Nov. 30.-James has come, and the house already seems lighter and cheerier. He is not in the least annoyed by Martha or her father, and though he is as jovial as the day is long, they actually seem to like him. True to her theory on the subject, Martha invariably rises at his entrance, and offers him her seat! He pretends not to see it, and runs to get one for her! Then she takes comfort in seeing him consume her good things, since his gobbling them down is a sort of tacit tribute to their merits.

Mrs. Embury was here to-day. She says there is not much the matter with Ernest's father, that he has only got the hypo. I don't know exactly what this is, but I believe it is thinking something is the matter with you when there isn't. At any rate I put it to you, my dear old journal, whether it is pleasant to live with people who behave in this way?

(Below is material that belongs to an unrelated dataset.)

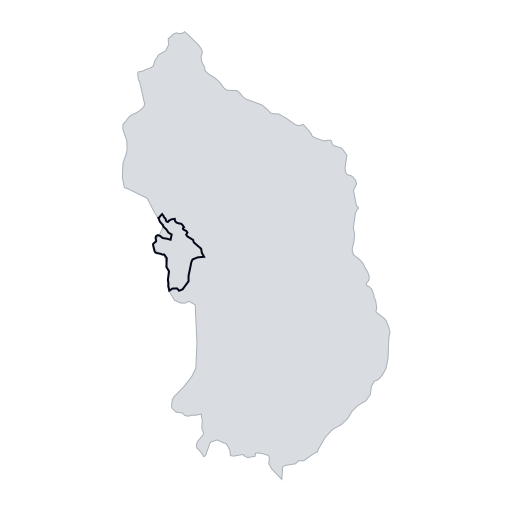 Nógrád highlighted on a map of Hungary, rotated 271°
{"feature_id": "HUN-3166", "entity_name": "Nógrád", "entity_type": "County", "adm_level": 1, "iso_a3": "HUN", "parent_name": "Hungary", "parent_adm1": "", "projection": "mercator", "projection_center": [19.65, 47.967], "detail": "fine", "context": "in_parent", "style": "outline", "palette": "ink", "viewbox_px": 512, "rotation_deg": 271, "n_neighbors": 0, "source": "natural_earth", "source_scale": "10m", "svg_char_len": 3760}
<svg xmlns="http://www.w3.org/2000/svg" viewBox="0 0 512 512"><g transform="rotate(271 256 256)"><path d="M430.0,135.3L436.3,134.5L436.5,134.6L438.0,135.1L439.0,139.7L439.2,140.0L440.7,143.0L442.1,147.0L444.3,150.1L449.2,151.3L455.5,155.1L459.6,162.1L465.8,165.0L466.2,165.1L467.4,164.7L471.9,164.5L472.7,165.9L476.3,169.3L477.7,172.4L477.0,175.6L477.6,179.2L479.0,180.5L477.3,182.9L465.8,195.0L461.3,198.2L458.3,198.8L453.6,197.6L448.8,198.5L444.4,201.1L440.4,201.9L437.4,205.0L433.5,211.6L428.7,217.1L423.8,220.6L421.3,223.7L421.0,234.3L418.3,237.3L414.7,240.4L412.7,243.1L407.2,259.2L403.0,264.4L399.1,268.3L398.4,271.9L398.5,276.1L394.0,284.3L388.1,292.8L387.0,296.3L388.3,301.0L382.6,306.4L379.3,309.0L376.6,310.2L375.0,313.6L372.2,321.8L372.9,325.5L373.0,328.9L368.2,330.9L366.8,334.6L365.6,339.2L363.6,341.3L358.2,345.1L344.9,343.4L339.8,344.7L338.3,347.5L338.0,349.6L336.4,351.7L333.3,354.3L330.2,355.4L323.3,352.3L308.3,355.5L305.8,357.8L303.7,356.1L300.5,354.6L285.5,352.8L279.6,354.2L271.8,353.7L264.5,352.0L259.0,353.4L254.2,359.8L251.8,362.0L250.0,363.4L245.8,365.4L242.4,367.8L237.8,369.5L233.7,369.3L229.9,366.5L228.5,367.2L227.3,369.7L225.2,371.9L219.4,374.6L217.9,374.5L217.6,374.5L213.2,376.5L205.8,377.6L202.2,376.8L195.5,385.7L193.5,387.3L187.1,390.0L181.9,391.4L177.5,390.3L175.7,390.2L156.0,389.8L145.7,387.9L139.1,384.4L134.7,380.5L132.6,376.2L127.4,373.6L119.4,372.7L113.1,368.4L108.6,360.8L102.5,354.8L94.8,350.3L88.7,344.0L84.2,335.9L76.1,328.5L64.4,322.0L60.9,320.6L60.2,318.4L54.4,310.3L52.0,307.3L52.2,303.2L51.1,301.0L49.0,299.3L47.9,293.5L47.2,289.1L45.6,286.3L33.0,285.7L43.5,275.3L48.7,272.4L54.8,272.9L56.7,271.9L57.2,270.4L58.3,267.0L58.8,263.8L59.3,260.7L58.7,259.0L55.7,258.5L54.3,251.0L55.8,248.2L57.3,246.2L55.5,237.0L56.0,233.9L60.8,233.4L64.7,231.5L67.9,229.3L68.8,226.4L71.4,220.6L69.0,213.6L55.3,208.9L54.6,207.2L57.8,205.1L61.2,202.3L63.1,200.0L65.8,199.7L69.5,200.8L76.1,206.0L78.6,206.7L81.0,205.2L83.6,204.9L90.9,205.1L97.0,203.9L95.7,198.4L95.7,194.4L94.6,191.3L95.3,187.7L97.8,185.0L98.5,178.8L102.4,174.7L104.1,174.1L110.9,174.8L112.5,175.9L113.5,176.2L124.3,186.3L134.4,193.9L142.7,197.8L155.0,198.1L168.0,198.5L189.7,197.1L206.0,196.1L207.1,194.2L209.5,189.7L207.6,185.8L207.7,181.2L210.4,175.2L218.5,170.3L241.6,168.1L254.8,164.4L256.8,159.3L261.2,154.3L265.2,153.3L270.7,155.6L277.4,160.0L283.2,162.4L286.6,160.9L298.3,153.4L311.8,146.2L321.1,126.4L322.1,123.2L332.1,121.0L346.8,121.4L354.4,124.0L360.0,125.3L368.5,124.9L380.7,120.6L385.3,120.7L388.8,123.7L392.6,126.3L395.2,129.5L397.2,134.0L398.2,135.7L399.9,138.0L403.0,141.1L406.0,142.0L428.6,136.5L430.0,135.3Z" fill="#d9dde1" stroke="#a8b0b8" stroke-width="1"/><path d="M283.6,163.0L285.2,162.5L288.1,159.7L289.7,158.8L292.2,158.0L292.4,157.8L293.1,158.8L294.9,160.1L296.2,161.4L295.5,161.8L295.0,162.5L293.1,163.4L291.7,164.9L289.8,165.4L288.9,166.0L288.5,167.3L289.0,167.9L289.8,168.3L291.2,170.9L291.7,174.1L289.7,174.4L288.1,175.8L287.2,178.3L287.0,180.6L285.3,182.3L283.5,183.5L282.6,182.5L281.5,182.6L280.6,184.1L279.9,185.8L278.2,187.0L276.1,185.8L274.3,187.1L271.0,192.8L268.5,193.6L262.3,201.0L258.2,201.8L254.3,204.1L253.6,197.7L251.5,192.7L248.9,191.5L234.9,188.9L229.6,189.0L221.4,183.2L219.9,179.7L222.2,177.7L222.0,173.1L219.8,169.9L222.9,169.2L223.9,168.8L225.4,168.8L226.7,168.9L230.6,168.3L238.8,169.3L239.5,169.2L243.4,166.6L252.3,166.8L255.8,164.3L255.9,163.8L255.9,163.3L255.9,162.8L255.8,162.2L256.6,160.4L257.2,156.6L257.9,155.2L259.0,154.5L265.1,152.9L265.8,152.9L266.5,153.1L267.2,153.8L268.6,155.6L269.3,155.9L272.3,155.3L273.9,155.6L275.0,157.0L275.1,157.9L274.7,158.8L274.5,159.6L272.3,162.4L271.8,166.4L270.8,170.3L276.0,171.3L277.8,168.1L281.0,165.9L283.6,163.0Z" fill="none" stroke="#020617" stroke-width="2"/></g></svg>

In the first place all he talks about is his fancied disease. He gets book after book from the office and studies and ponders his case till he grows quite yellow. One day he says he has found out the seat of his disease to be the liver, and changes his diet to meet that view of the case. Martha has to do him up in mustard, and he takes kindly to blue pills. In a day or two he finds his liver is all right, but that his brain is all wrong. The mustard goes now to the back of his neck, and he takes solemn leave of us all, with the assurance that his last hour has come. Finding that he survives the night, however, he transfers the seat of his disease to the heart, spends hours in counting his pulse, refuses to take exercise lest he should bring on palpitations, and warns us all to prepare to follow him. Everybody who comes in has to hear the whole story, every one prescribes something, and he tries each remedy in turn. These all failing to reach his case, he is plunged into ten-fold gloom. He complains that God has cast him off forever, and that his sins are like the sands of the sea for number. I am such a goose that I listen to all these varying moods and symptoms with the solemn conviction that he is going to die immediately; I bathe his head, and count his pulse, and fan him, and take down his dying depositions for Ernest's solace after he has gone. And I talk theology to him by the hour, while Martha bakes and brews in the kitchen, or makes mince pies, after eating which one might give him the whole Bible at one dose, without the smallest effect.

To-day I stood by his chair, holding his head and whispering such consoling passages as I thought might comfort him, when James burst in, singing and tossing his cap in the air.

"Come here, young man, and hear my last testimony. I am about to die. The end draws near," were the sepulchral words that made him bring his song to an abrupt close.

"I shall take it very ill of you, sir," quoth James, "if you go and die before giving me that cane you promised me."

Who could die decently under such circumstances? The poor old man revived immediately, but looked a good deal injured. After James had gone out, he said:

"It is very painful to one who stands on the very verge of the eternal world to see the young so thoughtless."

"But James is not thoughtless," I said. "It is only his merry way."

"Daughter Katherine," he went on, "you are very kind to the old man, and you will have your reward. But I wish I could feel sure of your state before God. I greatly fear you deceive yourself, and that the ground of your hope is delusive."